Across all lines of the entries, tally those with the word "hangisine" in them. The reply is the tally, by itself.

[Document understanding data]
▬▬▬
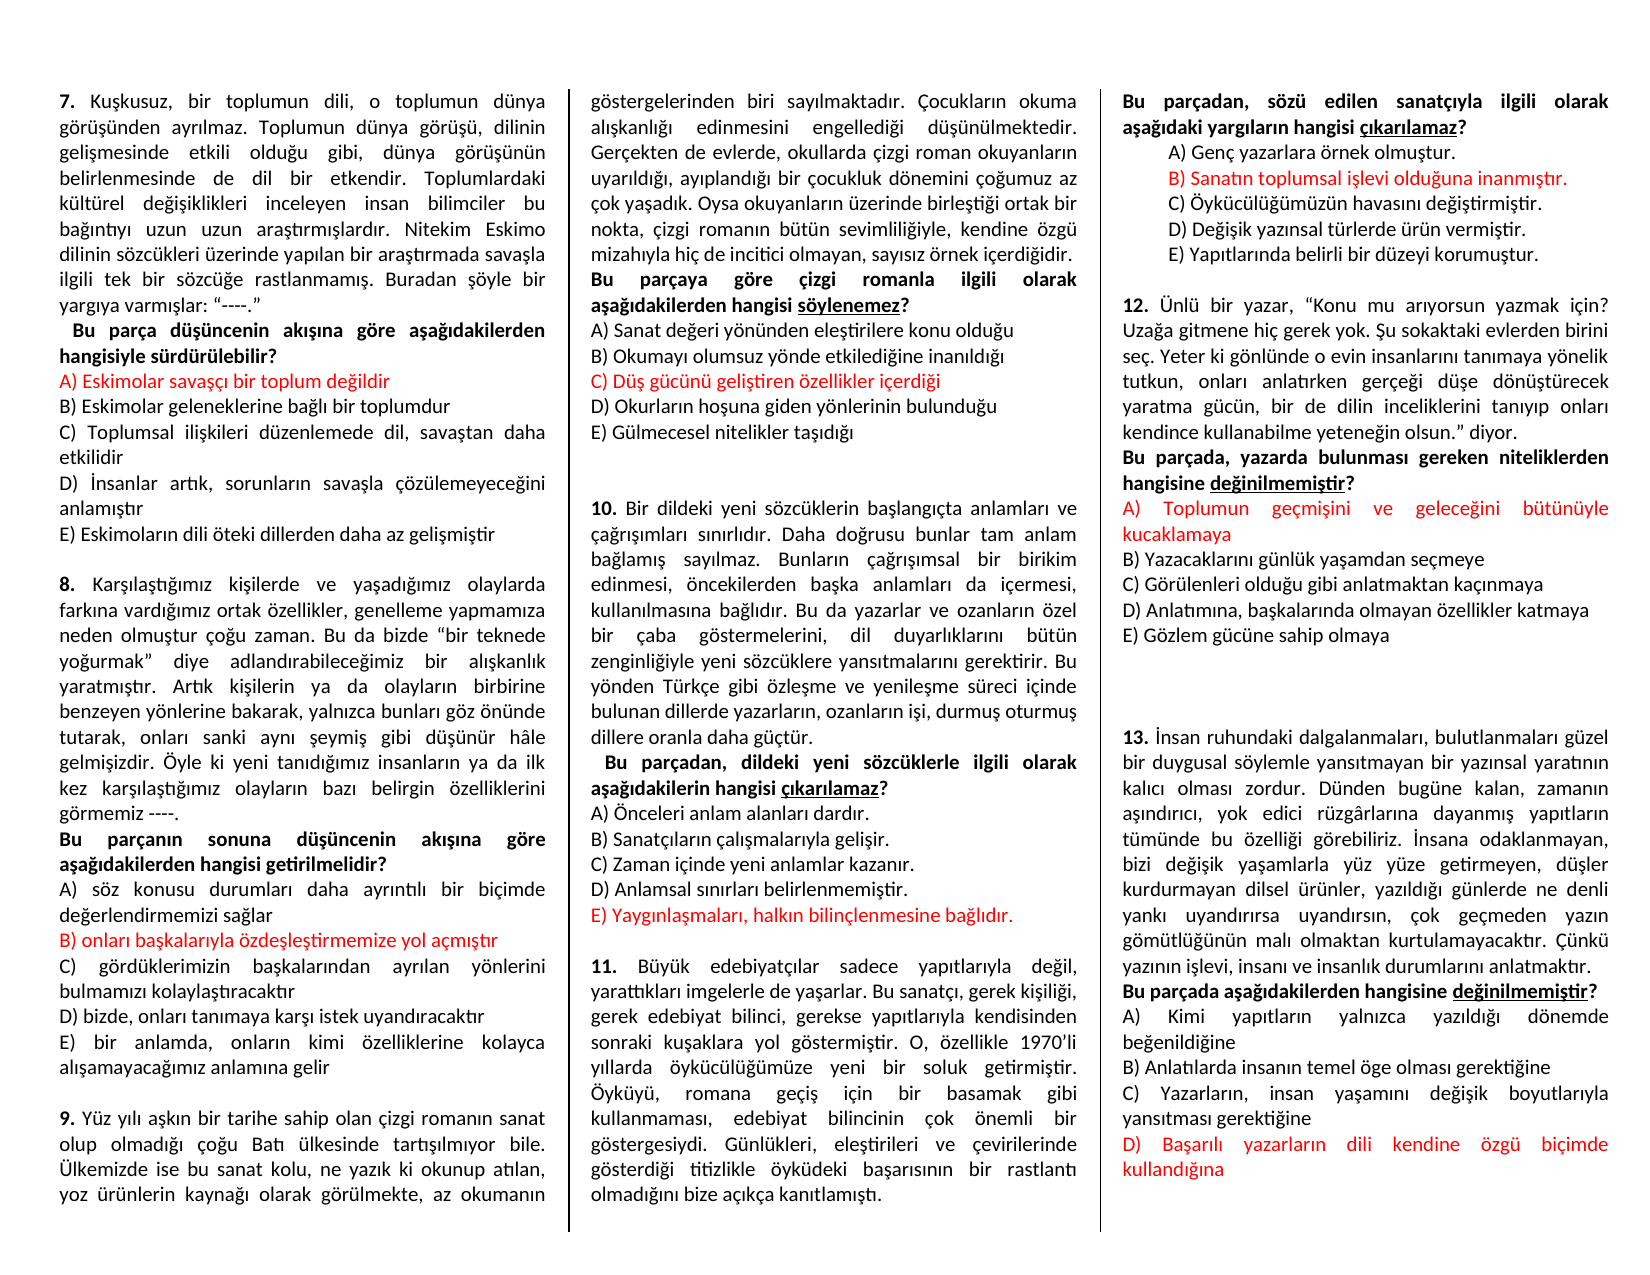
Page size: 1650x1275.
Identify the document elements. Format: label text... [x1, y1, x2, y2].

text A) Toplumun geçmişini ve geleceğini bütünüyle kucaklamaya [1122, 495, 1609, 546]
text Bu parçanın sonuna düşüncenin akışına göre aşağıdakilerden hangisi getirilmelidir? [59, 826, 546, 877]
text E) Gülmecesel nitelikler taşıdığı [591, 419, 1078, 444]
text E) Eskimoların dili öteki dillerden daha az gelişmiştir [59, 521, 546, 546]
text E) bir anlamda, onların kimi özelliklerine kolayca alışamayacağımız anlamına gelir [59, 1029, 546, 1080]
text C) Toplumsal ilişkileri düzenlemede dil, savaştan daha etkilidir [59, 419, 546, 470]
text Bu parça düşüncenin akışına göre aşağıdakilerden hangisiyle sürdürülebilir? [59, 317, 546, 368]
text E) Yaygınlaşmaları, halkın bilinçlenmesine bağlıdır. [591, 902, 1078, 927]
text A) söz konusu durumları daha ayrıntılı bir biçimde değerlendirmemizi sağlar [59, 877, 546, 927]
text B) Sanatçıların çalışmalarıyla gelişir. [591, 826, 1078, 851]
text Bu parçadan, sözü edilen sanatçıyla ilgili olarak aşağıdaki yargıların hangisi çıkarılamaz? [1122, 89, 1609, 139]
text C) Zaman içinde yeni anlamlar kazanır. [591, 851, 1078, 877]
text B) Sanatın toplumsal işlevi olduğuna inanmıştır. [1168, 165, 1609, 190]
text A) Genç yazarlara örnek olmuştur. [1168, 139, 1609, 165]
text B) Anlatılarda insanın temel öge olması gerektiğine [1122, 1054, 1609, 1080]
text D) İnsanlar artık, sorunların savaşla çözülemeyeceğini anlamıştır [59, 470, 546, 521]
text D) Anlamsal sınırları belirlenmemiştir. [591, 877, 1078, 902]
text C) Düş gücünü geliştiren özellikler içerdiği [591, 368, 1078, 394]
text 10. Bir dildeki yeni sözcüklerin başlangıçta anlamları ve çağrışımları sınırlıdır. Daha doğrusu bunlar tam anlam bağlamış sayılmaz. Bunların çağrışımsal bir birikim edinmesi, öncekilerden başka anlamları da içermesi, kullanılmasına bağlıdır. Bu da yazarlar ve ozanların özel bir çaba göstermelerini, dil duyarlıklarını bütün zenginliğiyle yeni sözcüklere yansıtmalarını gerektirir. Bu yönden Türkçe gibi özleşme ve yenileşme süreci içinde bulunan dillerde yazarların, ozanların işi, durmuş oturmuş dillere oranla daha güçtür. [591, 495, 1078, 749]
text C) Öykücülüğümüzün havasını değiştirmiştir. [1168, 190, 1609, 216]
text Bu parçaya göre çizgi romanla ilgili olarak aşağıdakilerden hangisi söylenemez? [591, 267, 1078, 317]
text E) Gözlem gücüne sahip olmaya [1122, 622, 1609, 648]
text C) Yazarların, insan yaşamını değişik boyutlarıyla yansıtması gerektiğine [1122, 1080, 1609, 1131]
text D) Değişik yazınsal türlerde ürün vermiştir. [1168, 216, 1609, 241]
text 7. Kuşkusuz, bir toplumun dili, o toplumun dünya görüşünden ayrılmaz. Toplumun dünya görüşü, dilinin gelişmesinde etkili olduğu gibi, dünya görüşünün belirlenmesinde de dil bir etkendir. Toplumlardaki kültürel değişiklikleri inceleyen insan bilimciler bu bağıntıyı uzun uzun araştırmışlardır. Nitekim Eskimo dilinin sözcükleri üzerinde yapılan bir araştırmada savaşla ilgili tek bir sözcüğe rastlanmamış. Buradan şöyle bir yargıya varmışlar: “----.” [59, 89, 546, 317]
text D) bizde, onları tanımaya karşı istek uyandıracaktır [59, 1004, 546, 1029]
text A) Önceleri anlam alanları dardır. [591, 800, 1078, 826]
text 11. Büyük edebiyatçılar sadece yapıtlarıyla değil, yarattıkları imgelerle de yaşarlar. Bu sanatçı, gerek kişiliği, gerek edebiyat bilinci, gerekse yapıtlarıyla kendisinden sonraki kuşaklara yol göstermiştir. O, özellikle 1970’li yıllarda öykücülüğümüze yeni bir soluk getirmiştir. Öyküyü, romana geçiş için bir basamak gibi kullanmaması, edebiyat bilincinin çok önemli bir göstergesiydi. Günlükleri, eleştirileri ve çevirilerinde gösterdiği titizlikle öyküdeki başarısının bir rastlantı olmadığını bize açıkça kanıtlamıştı. [591, 953, 1078, 1207]
text B) Eskimolar geleneklerine bağlı bir toplumdur [59, 394, 546, 419]
text B) Okumayı olumsuz yönde etkilediğine inanıldığı [591, 343, 1078, 368]
text B) onları başkalarıyla özdeşleştirmemize yol açmıştır [59, 927, 546, 953]
text Bu parçada aşağıdakilerden hangisine değinilmemiştir? [1122, 978, 1609, 1004]
text C) gördüklerimizin başkalarından ayrılan yönlerini bulmamızı kolaylaştıracaktır [59, 953, 546, 1004]
text 8. Karşılaştığımız kişilerde ve yaşadığımız olaylarda farkına vardığımız ortak özellikler, genelleme yapmamıza neden olmuştur çoğu zaman. Bu da bizde “bir teknede yoğurmak” diye adlandırabileceğimiz bir alışkanlık yaratmıştır. Artık kişilerin ya da olayların birbirine benzeyen yönlerine bakarak, yalnızca bunları göz önünde tutarak, onları sanki aynı şeymiş gibi düşünür hâle gelmişizdir. Öyle ki yeni tanıdığımız insanların ya da ilk kez karşılaştığımız olayların bazı belirgin özelliklerini görmemiz ----. [59, 572, 546, 826]
text D) Anlatımına, başkalarında olmayan özellikler katmaya [1122, 597, 1609, 622]
text D) Okurların hoşuna giden yönlerinin bulunduğu [591, 394, 1078, 419]
text C) Görülenleri olduğu gibi anlatmaktan kaçınmaya [1122, 572, 1609, 597]
text D) Başarılı yazarların dili kendine özgü biçimde kullandığına [1122, 1131, 1609, 1182]
text A) Eskimolar savaşçı bir toplum değildir [59, 368, 546, 394]
text A) Sanat değeri yönünden eleştirilere konu olduğu [591, 317, 1078, 343]
text E) Yapıtlarında belirli bir düzeyi korumuştur. [1168, 241, 1609, 267]
text 9. Yüz yılı aşkın bir tarihe sahip olan çizgi romanın sanat olup olmadığı çoğu Batı ülkesinde tartışılmıyor bile. Ülkemizde ise bu sanat kolu, ne yazık ki okunup atılan, yoz ürünlerin kaynağı olarak görülmekte, az okumanın göstergelerinden biri sayılmaktadır. Çocukların okuma alışkanlığı edinmesini engellediği düşünülmektedir. Gerçekten de evlerde, okullarda çizgi roman okuyanların uyarıldığı, ayıplandığı bir çocukluk dönemini çoğumuz az çok yaşadık. Oysa okuyanların üzerinde birleştiği ortak bir nokta, çizgi romanın bütün sevimliliğiyle, kendine özgü mizahıyla hiç de incitici olmayan, sayısız örnek içerdiğidir. [59, 1105, 546, 1207]
text B) Yazacaklarını günlük yaşamdan seçmeye [1122, 546, 1609, 572]
text Bu parçada, yazarda bulunması gereken niteliklerden hangisine değinilmemiştir? [1122, 444, 1609, 495]
text 9. Yüz yılı aşkın bir tarihe sahip olan çizgi romanın sanat olup olmadığı çoğu Batı ülkesinde tartışılmıyor bile. Ülkemizde ise bu sanat kolu, ne yazık ki okunup atılan, yoz ürünlerin kaynağı olarak görülmekte, az okumanın göstergelerinden biri sayılmaktadır. Çocukların okuma alışkanlığı edinmesini engellediği düşünülmektedir. Gerçekten de evlerde, okullarda çizgi roman okuyanların uyarıldığı, ayıplandığı bir çocukluk dönemini çoğumuz az çok yaşadık. Oysa okuyanların üzerinde birleştiği ortak bir nokta, çizgi romanın bütün sevimliliğiyle, kendine özgü mizahıyla hiç de incitici olmayan, sayısız örnek içerdiğidir. [591, 89, 1078, 267]
text 12. Ünlü bir yazar, “Konu mu arıyorsun yazmak için? Uzağa gitmene hiç gerek yok. Şu sokaktaki evlerden birini seç. Yeter ki gönlünde o evin insanlarını tanımaya yönelik tutkun, onları anlatırken gerçeği düşe dönüştürecek yaratma gücün, bir de dilin inceliklerini tanıyıp onları kendince kullanabilme yeteneğin olsun.” diyor. [1122, 292, 1609, 444]
text Bu parçadan, dildeki yeni sözcüklerle ilgili olarak aşağıdakilerin hangisi çıkarılamaz? [591, 749, 1078, 800]
text 13. İnsan ruhundaki dalgalanmaları, bulutlanmaları güzel bir duygusal söylemle yansıtmayan bir yazınsal yaratının kalıcı olması zordur. Dünden bugüne kalan, zamanın aşındırıcı, yok edici rüzgârlarına dayanmış yapıtların tümünde bu özelliği görebiliriz. İnsana odaklanmayan, bizi değişik yaşamlarla yüz yüze getirmeyen, düşler kurdurmayan dilsel ürünler, yazıldığı günlerde ne denli yankı uyandırırsa uyandırsın, çok geçmeden yazın gömütlüğünün malı olmaktan kurtulamayacaktır. Çünkü yazının işlevi, insanı ve insanlık durumlarını anlatmaktır. [1122, 724, 1609, 978]
text A) Kimi yapıtların yalnızca yazıldığı dönemde beğenildiğine [1122, 1004, 1609, 1054]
▬▬▬
■ Response for this exercise ■
2